這個證據習慣對 LLM 尤其重要。當一篇文章說某個方法「奠定了今天的模型」,讀者應該能追問:是數學形式被沿用,還是資料流程相似?是研究原型直接進入產品,還是後來經過完全不同的工程化?是改善了困惑度,還是改善了真實任務的可靠性?把這些問題寫進內容與評估,可以避免把複雜的研究接力簡化成單一人物的功勞,也能讓名人堂文章真正提供可查證的技術地圖。
給 LLM 時代的結語
Schmidhuber 的研究價值,不在於替今天的 LLM 提供一個簡單祖先名單,而在於提供一組持續有效的問題:模型如何保留長期資訊、如何辨識有價值的新奇、如何從經驗改善策略,以及如何用更短的表示保留真正重要的結構。
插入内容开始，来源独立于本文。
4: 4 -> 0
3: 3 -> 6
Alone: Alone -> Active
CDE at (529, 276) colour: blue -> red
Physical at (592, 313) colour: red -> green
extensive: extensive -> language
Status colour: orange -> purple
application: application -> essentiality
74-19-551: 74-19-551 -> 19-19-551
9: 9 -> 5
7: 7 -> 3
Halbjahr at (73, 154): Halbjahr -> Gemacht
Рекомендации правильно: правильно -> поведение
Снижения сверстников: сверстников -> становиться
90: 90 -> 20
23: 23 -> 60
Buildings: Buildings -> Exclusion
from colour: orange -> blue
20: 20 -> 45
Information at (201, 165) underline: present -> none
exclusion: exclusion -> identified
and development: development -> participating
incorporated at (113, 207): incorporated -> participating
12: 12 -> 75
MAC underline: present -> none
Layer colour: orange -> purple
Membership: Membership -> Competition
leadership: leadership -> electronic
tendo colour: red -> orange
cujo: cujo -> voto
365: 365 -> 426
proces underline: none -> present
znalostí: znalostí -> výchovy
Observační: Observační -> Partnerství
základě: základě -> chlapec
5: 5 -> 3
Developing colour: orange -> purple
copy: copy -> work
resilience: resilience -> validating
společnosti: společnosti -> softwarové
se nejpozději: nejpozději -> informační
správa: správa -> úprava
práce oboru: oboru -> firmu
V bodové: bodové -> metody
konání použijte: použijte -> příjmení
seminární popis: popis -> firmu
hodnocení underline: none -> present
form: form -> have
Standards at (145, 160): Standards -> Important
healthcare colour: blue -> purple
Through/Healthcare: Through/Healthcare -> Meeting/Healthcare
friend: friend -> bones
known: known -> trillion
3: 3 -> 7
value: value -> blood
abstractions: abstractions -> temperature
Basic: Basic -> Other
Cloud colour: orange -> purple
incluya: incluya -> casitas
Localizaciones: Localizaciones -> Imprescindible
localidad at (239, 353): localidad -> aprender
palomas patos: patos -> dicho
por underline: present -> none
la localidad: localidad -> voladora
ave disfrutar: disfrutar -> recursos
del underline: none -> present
LSTM 讓記憶更新成為可學習的機制,壓縮進步讓探索有了資訊論視角,好奇心讓代理不必盲目試錯,元學習則要求我們先定義什麼叫作改善。
當這些概念進入 LLM 產品,最重要的不是宣稱某位先驅「發明了今天的模型」,而是把技術連續性轉成可驗證的工程接口。哪些內容能寫入記憶、哪些工具可以被呼叫、哪些變更需要人工核准、哪些結果必須附上來源,都應有測試、日誌與回滾路徑。如此一來,從早期遞迴網路到今日生成式代理的歷史,才真正成為下一代 AI 基礎設施可以使用的設計資產。
把「Jürgen Schmidhuber如何把記憶、壓縮與好奇心接到LLM?從LSTM、生成式AI到可控代理」拆成可驗證的系統問題
這篇文章的主題不只是一個名詞或產品名稱,而是一套由資料、流程、資源與限制共同組成的系統。讀完主要敘述後,可以把焦點往前推一步:系統邊界在哪裡、關鍵機制如何運作、指標改善是否伴隨新的成本,以及哪些說法仍需要原始資料核對。
| 分析面向 | 要追問什麼 | 可查找的證據 |
|---|---|---|
| 系統邊界 | 本文的主題由哪些元件、角色與外部條件共同構成? | 架構圖、供應鏈、時間線與官方規格 |
| 運作機制 | 結果是由哪個流程、模型、設計或制度選擇造成? | 流程步驟、參數、介面、測試與案例 |
| 指標與代價 | 效率、速度或規模提升後,哪種成本或風險被轉移? | 功耗、延遲、可靠性、價格、勞動與環境資料 |
| 可驗證性 | 哪些結論可以重現,哪些仍只是公司說法或推測? | 原始文件、版本、第三方測試與反例 |
用這四個問題閱讀,能把技術敘事從「看起來很強」轉成可比較的證據鏈,也能看見一個系統真正改變的是什麼。